(Provided entries Opens)

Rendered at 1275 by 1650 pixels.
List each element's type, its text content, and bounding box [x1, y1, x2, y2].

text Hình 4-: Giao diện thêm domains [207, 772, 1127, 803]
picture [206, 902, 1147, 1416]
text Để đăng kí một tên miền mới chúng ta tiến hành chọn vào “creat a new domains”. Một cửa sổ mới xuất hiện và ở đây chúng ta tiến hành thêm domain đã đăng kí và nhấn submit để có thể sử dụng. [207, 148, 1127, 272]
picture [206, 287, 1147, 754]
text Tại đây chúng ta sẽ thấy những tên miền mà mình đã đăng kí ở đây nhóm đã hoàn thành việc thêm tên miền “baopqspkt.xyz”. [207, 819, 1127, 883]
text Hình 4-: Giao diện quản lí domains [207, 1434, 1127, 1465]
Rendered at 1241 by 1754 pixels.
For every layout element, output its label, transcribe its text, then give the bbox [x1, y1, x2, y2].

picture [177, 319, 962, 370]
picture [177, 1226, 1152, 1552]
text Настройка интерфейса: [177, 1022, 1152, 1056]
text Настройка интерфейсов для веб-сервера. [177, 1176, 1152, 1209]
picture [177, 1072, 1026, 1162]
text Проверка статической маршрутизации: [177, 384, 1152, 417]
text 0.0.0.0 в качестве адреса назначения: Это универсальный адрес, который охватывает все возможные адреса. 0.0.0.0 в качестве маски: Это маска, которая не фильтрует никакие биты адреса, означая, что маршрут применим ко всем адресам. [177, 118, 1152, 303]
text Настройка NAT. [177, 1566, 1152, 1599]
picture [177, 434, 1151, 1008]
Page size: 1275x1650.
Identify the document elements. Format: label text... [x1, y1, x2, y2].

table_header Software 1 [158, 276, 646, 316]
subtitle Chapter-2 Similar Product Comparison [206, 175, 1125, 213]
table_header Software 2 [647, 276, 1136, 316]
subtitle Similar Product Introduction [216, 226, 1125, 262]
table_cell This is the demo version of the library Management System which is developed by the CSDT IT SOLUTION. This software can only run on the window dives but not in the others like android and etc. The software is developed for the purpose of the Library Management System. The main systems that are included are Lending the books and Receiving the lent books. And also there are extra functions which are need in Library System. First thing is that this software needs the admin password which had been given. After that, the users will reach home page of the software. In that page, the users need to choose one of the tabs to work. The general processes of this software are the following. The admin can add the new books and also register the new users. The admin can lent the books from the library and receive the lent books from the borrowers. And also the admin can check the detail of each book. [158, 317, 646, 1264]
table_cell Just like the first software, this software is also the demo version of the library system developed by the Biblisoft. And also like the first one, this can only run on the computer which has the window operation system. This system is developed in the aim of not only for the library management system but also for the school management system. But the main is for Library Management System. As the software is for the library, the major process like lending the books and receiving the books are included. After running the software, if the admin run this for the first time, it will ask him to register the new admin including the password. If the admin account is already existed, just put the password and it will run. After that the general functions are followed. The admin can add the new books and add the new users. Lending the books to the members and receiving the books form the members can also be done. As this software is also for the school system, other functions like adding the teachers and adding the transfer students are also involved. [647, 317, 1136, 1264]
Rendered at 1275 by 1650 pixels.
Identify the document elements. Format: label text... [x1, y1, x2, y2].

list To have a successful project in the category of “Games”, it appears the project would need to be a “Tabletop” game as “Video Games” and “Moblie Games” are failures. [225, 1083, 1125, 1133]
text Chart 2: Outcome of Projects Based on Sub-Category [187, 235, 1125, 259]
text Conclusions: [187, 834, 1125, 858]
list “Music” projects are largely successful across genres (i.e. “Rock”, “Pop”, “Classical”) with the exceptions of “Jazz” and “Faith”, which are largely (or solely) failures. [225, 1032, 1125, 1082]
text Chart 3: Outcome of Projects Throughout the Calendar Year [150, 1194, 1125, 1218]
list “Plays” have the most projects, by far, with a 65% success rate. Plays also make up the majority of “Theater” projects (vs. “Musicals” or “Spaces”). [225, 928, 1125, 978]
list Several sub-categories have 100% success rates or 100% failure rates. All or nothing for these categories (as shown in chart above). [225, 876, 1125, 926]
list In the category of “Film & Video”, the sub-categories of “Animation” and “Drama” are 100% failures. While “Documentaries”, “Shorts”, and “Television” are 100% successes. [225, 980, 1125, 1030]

(Provided entries Closes)

Description of the task — Reproduce every entry, word for word.

Task solution —
Rendered at 1275 by 1650 pixels.
List each element's type, its text content, and bounding box [x1, y1, x2, y2].

text Hình 4-: Giao diện thêm domains [207, 772, 1127, 803]
picture [206, 902, 1147, 1416]
text Để đăng kí một tên miền mới chúng ta tiến hành chọn vào “creat a new domains”. Một cửa sổ mới xuất hiện và ở đây chúng ta tiến hành thêm domain đã đăng kí và nhấn submit để có thể sử dụng. [207, 148, 1127, 272]
picture [206, 287, 1147, 754]
text Tại đây chúng ta sẽ thấy những tên miền mà mình đã đăng kí ở đây nhóm đã hoàn thành việc thêm tên miền “baopqspkt.xyz”. [207, 819, 1127, 883]
text Hình 4-: Giao diện quản lí domains [207, 1434, 1127, 1465]
Rendered at 1241 by 1754 pixels.
For every layout element, output its label, transcribe its text, then give the bbox [x1, y1, x2, y2].

picture [177, 319, 962, 370]
picture [177, 1226, 1152, 1552]
text Настройка интерфейса: [177, 1022, 1152, 1056]
text Настройка интерфейсов для веб-сервера. [177, 1176, 1152, 1209]
picture [177, 1072, 1026, 1162]
text Проверка статической маршрутизации: [177, 384, 1152, 417]
text 0.0.0.0 в качестве адреса назначения: Это универсальный адрес, который охватывает все возможные адреса. 0.0.0.0 в качестве маски: Это маска, которая не фильтрует никакие биты адреса, означая, что маршрут применим ко всем адресам. [177, 118, 1152, 303]
text Настройка NAT. [177, 1566, 1152, 1599]
picture [177, 434, 1151, 1008]
Page size: 1275x1650.
Identify the document elements. Format: label text... [x1, y1, x2, y2].

table_header Software 1 [158, 276, 646, 316]
subtitle Chapter-2 Similar Product Comparison [206, 175, 1125, 213]
table_header Software 2 [647, 276, 1136, 316]
subtitle Similar Product Introduction [216, 226, 1125, 262]
table_cell This is the demo version of the library Management System which is developed by the CSDT IT SOLUTION. This software can only run on the window dives but not in the others like android and etc. The software is developed for the purpose of the Library Management System. The main systems that are included are Lending the books and Receiving the lent books. And also there are extra functions which are need in Library System. First thing is that this software needs the admin password which had been given. After that, the users will reach home page of the software. In that page, the users need to choose one of the tabs to work. The general processes of this software are the following. The admin can add the new books and also register the new users. The admin can lent the books from the library and receive the lent books from the borrowers. And also the admin can check the detail of each book. [158, 317, 646, 1264]
table_cell Just like the first software, this software is also the demo version of the library system developed by the Biblisoft. And also like the first one, this can only run on the computer which has the window operation system. This system is developed in the aim of not only for the library management system but also for the school management system. But the main is for Library Management System. As the software is for the library, the major process like lending the books and receiving the books are included. After running the software, if the admin run this for the first time, it will ask him to register the new admin including the password. If the admin account is already existed, just put the password and it will run. After that the general functions are followed. The admin can add the new books and add the new users. Lending the books to the members and receiving the books form the members can also be done. As this software is also for the school system, other functions like adding the teachers and adding the transfer students are also involved. [647, 317, 1136, 1264]
Rendered at 1275 by 1650 pixels.
Identify the document elements. Format: label text... [x1, y1, x2, y2].

list To have a successful project in the category of “Games”, it appears the project would need to be a “Tabletop” game as “Video Games” and “Moblie Games” are failures. [225, 1083, 1125, 1133]
text Chart 2: Outcome of Projects Based on Sub-Category [187, 235, 1125, 259]
text Conclusions: [187, 834, 1125, 858]
list “Music” projects are largely successful across genres (i.e. “Rock”, “Pop”, “Classical”) with the exceptions of “Jazz” and “Faith”, which are largely (or solely) failures. [225, 1032, 1125, 1082]
text Chart 3: Outcome of Projects Throughout the Calendar Year [150, 1194, 1125, 1218]
list “Plays” have the most projects, by far, with a 65% success rate. Plays also make up the majority of “Theater” projects (vs. “Musicals” or “Spaces”). [225, 928, 1125, 978]
list Several sub-categories have 100% success rates or 100% failure rates. All or nothing for these categories (as shown in chart above). [225, 876, 1125, 926]
list In the category of “Film & Video”, the sub-categories of “Animation” and “Drama” are 100% failures. While “Documentaries”, “Shorts”, and “Television” are 100% successes. [225, 980, 1125, 1030]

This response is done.